Exercise description:
Find each line in the items below that contains the word "median", and copy those lines out in full.

━━ Input records ━━

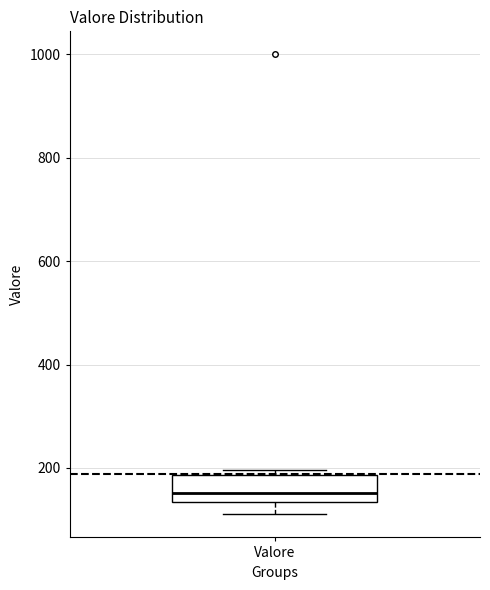

Transcribe this box plot: give where the median line is, the range the box spans, and where the two whiskers end, as read against the y-axis. The values are not printed on the chart, so give them approximately, as read against the axis.

median 160, box 140 to 180, whiskers 120 to 200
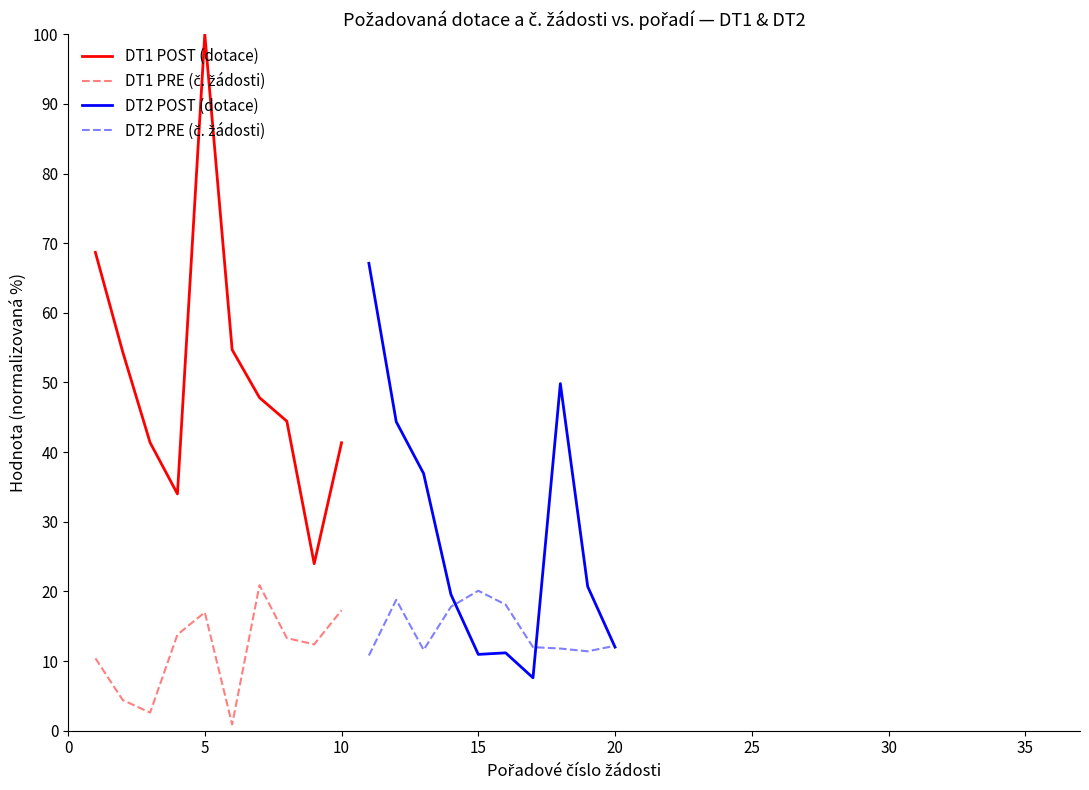

Is it true that DT1 POST (dotace) equals 41.3 at 10?

True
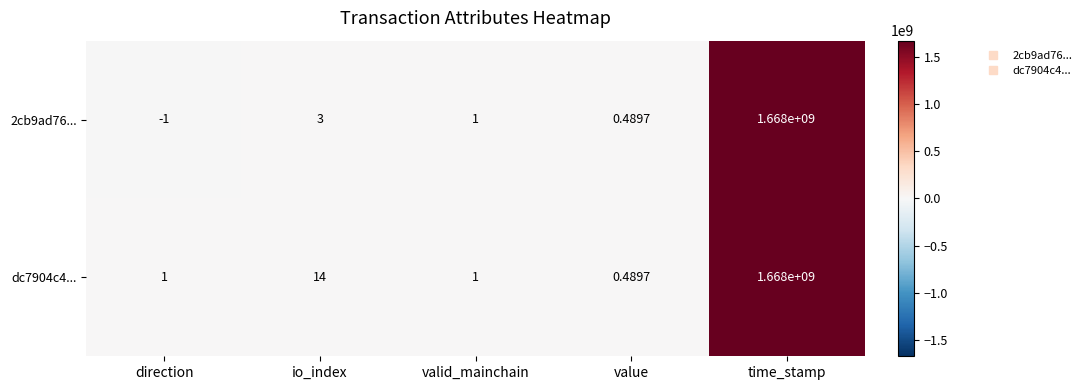

At how many categories does at least one series exceed 1180571340?

1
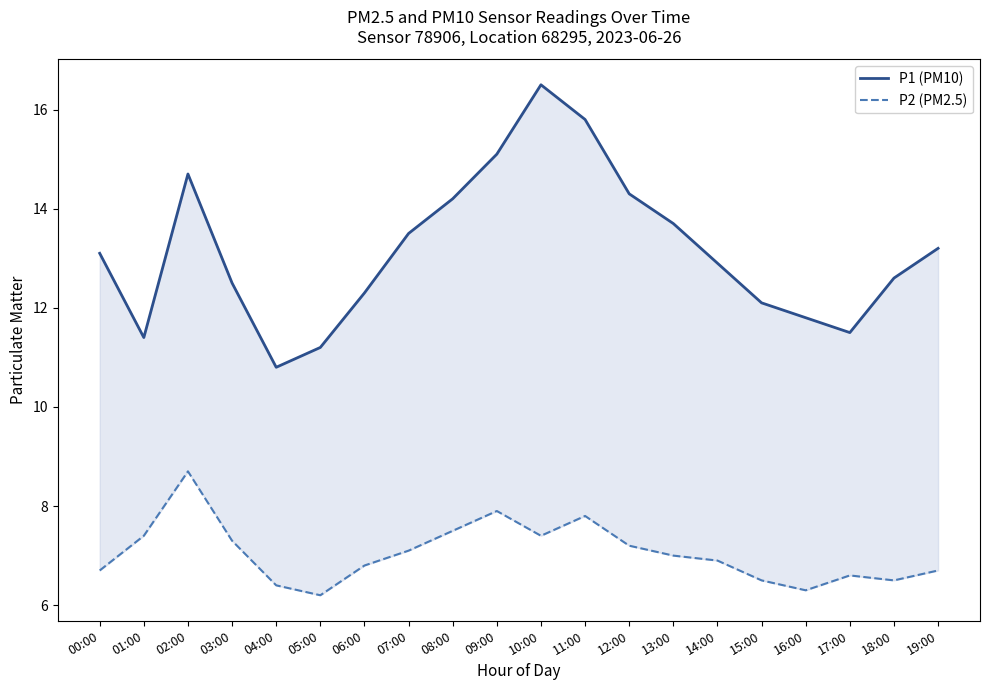

Which category has the highest value across all series?

10:00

━━━

Answer space:
Transcribe this box plot: give where the median line is, the range the box spans, and where the two whiskers end, as read against the y-axis. The values are not printed on the chart, so give them approximately, as read against the axis.
median 160, box 140 to 180, whiskers 120 to 200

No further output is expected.